Each line that contains the string "employeur" counts once; report how many such lines appear in the data, as a number only.

_Data in this exercise_.

----

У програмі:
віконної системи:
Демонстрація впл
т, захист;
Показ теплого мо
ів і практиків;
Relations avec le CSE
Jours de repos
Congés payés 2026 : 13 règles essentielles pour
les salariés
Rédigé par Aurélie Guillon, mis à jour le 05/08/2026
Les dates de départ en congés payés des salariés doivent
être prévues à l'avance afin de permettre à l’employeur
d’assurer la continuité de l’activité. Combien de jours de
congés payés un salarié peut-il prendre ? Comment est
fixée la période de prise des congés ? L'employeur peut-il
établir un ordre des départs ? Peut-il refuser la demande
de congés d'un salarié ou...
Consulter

----

_Output_. 2